Other potential costs — Although extension of expiring tax provisions and popular initiatives in the budget resolution provide a useful indicator of additional costs that should be taken into account when assessing the budget outlook, there are other likely costs as well.

Finally, the CBO projections include no funds to address the solvency of the Social Security or Medicare HI trust funds. Nearly all recent proposals to restore or significantly enhance Social Security solvency — by Republicans and Democrats alike — have relied in part on resources from the general fund to help mitigate the severity of the problem; without such resources, the magnitude of the benefit cuts or payroll tax increases needed to restore long-term solvency is likely to be too great for any solvency plan to survive. (In the past, we have suggested that $500 billion over ten years might be devoted to these purposes and noted that such an amount would go only 30 percent of the way to bringing 75-year solvency to Social Security and Medicare.)



The new estimates by both the Administration and CBO confirm that the surpluses projected earlier in the year have shrunk considerably, reflecting the impact of tax cuts and a slowing economy. The CBO figures show that in 2001, 2003, and 2004, the budget outside the Social Security trust fund is expected to be in deficit — a conclusion the Administration was able to avoid only through the use of accounting maneuvers and rosy assumptions about economic growth. In addition, over the next ten years, CBO forecasts a non-Social Security surplus that is $460 billion smaller than the Administration projects.
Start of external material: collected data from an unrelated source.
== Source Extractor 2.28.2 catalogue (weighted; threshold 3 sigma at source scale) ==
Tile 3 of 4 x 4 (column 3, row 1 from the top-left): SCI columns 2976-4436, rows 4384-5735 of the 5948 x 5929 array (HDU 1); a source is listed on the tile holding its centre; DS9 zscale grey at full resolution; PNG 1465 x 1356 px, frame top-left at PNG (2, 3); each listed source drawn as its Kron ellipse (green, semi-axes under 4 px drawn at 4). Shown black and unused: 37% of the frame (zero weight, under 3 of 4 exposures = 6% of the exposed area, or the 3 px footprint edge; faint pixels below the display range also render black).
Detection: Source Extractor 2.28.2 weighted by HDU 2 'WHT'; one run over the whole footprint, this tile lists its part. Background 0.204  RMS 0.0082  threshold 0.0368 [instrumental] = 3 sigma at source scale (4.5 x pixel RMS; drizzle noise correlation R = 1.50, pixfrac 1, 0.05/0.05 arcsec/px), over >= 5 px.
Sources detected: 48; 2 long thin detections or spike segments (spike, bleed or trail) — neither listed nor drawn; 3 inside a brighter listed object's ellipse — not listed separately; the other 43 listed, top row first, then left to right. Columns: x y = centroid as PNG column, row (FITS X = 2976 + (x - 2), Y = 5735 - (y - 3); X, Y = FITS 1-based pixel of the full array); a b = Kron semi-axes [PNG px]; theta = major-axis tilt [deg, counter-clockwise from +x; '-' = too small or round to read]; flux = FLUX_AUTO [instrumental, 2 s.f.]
Even these less optimistic CBO figures do not tell the whole story. Under the rules that CBO follows to construct its projections, it leaves out certain costs even if there is a strong likelihood that they will be incurred. A more realistic assessment of the ten-year budget outlook would recognize some of these anticipated costs. If these costs are taken into account, the projected non-Social Security surplus shrinks by $1.1 trillion to $1.9 trillion, exceeding what remains of the projected non-Social Security surplus and placing the non-Social Security budget into deficit status in every year.

End Notes:

1. As a proxy for the non-Social Security surplus, the term "on-budget" surplus is often used. The on-budget surplus excludes not only the Social Security trust fund but also the Postal Service fund. CBO projects an on-budget surplus of $2 billion in 2002 and $847 billion over ten years. The difference between the non-Social Security surplus and the on-budget surplus is due entirely to the small deficit in the Postal Service fund.
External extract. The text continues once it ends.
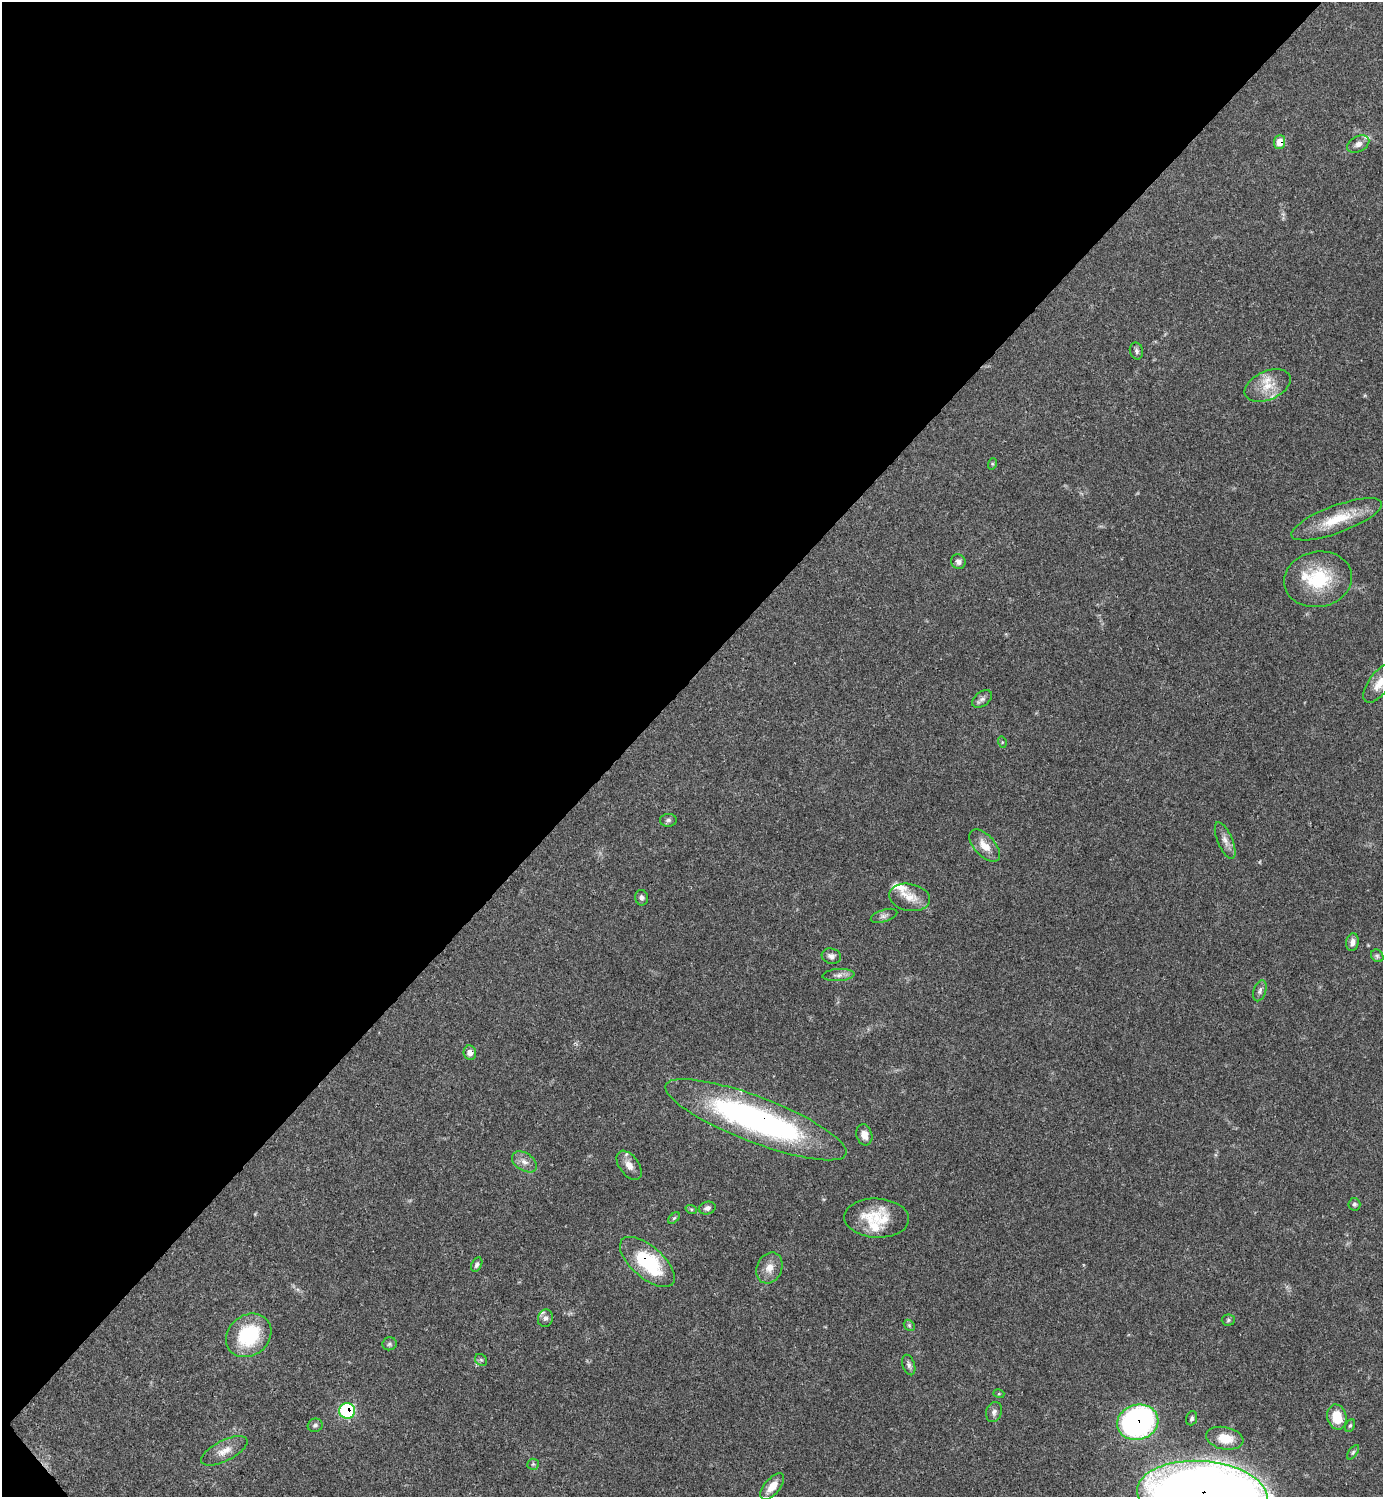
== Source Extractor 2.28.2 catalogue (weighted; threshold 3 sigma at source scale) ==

2. The most widely reported ten-year figures from the Administration's Mid-Session Review are a projected total budget surplus of $3.1 trillion and a projected non-Social Security surplus of $575 billion. Although these estimates reflect the impact of Administration policies, the Administration chose to exclude a variety of costs from these estimates, including some associated with policies for which it indicated support in the Mid-Session Review. See Joel Friedman, "Administration Mid-Session Estimates Exclude Likely Costs, Inflating Ten-Year Surplus Estimates by $800 Billion or More," Center on Budget and Policy Priorities, August 22, 2001.

3. Joint Committee on Taxation, "Estimated Revenue Effects of a One-Year Extension of Federal Tax Provisions Scheduled to Expire in 2001 and Permanent Extension of Federal Tax Provisions Scheduled to Expire in 2001-2010," JCX-66-01, August 3, 2001.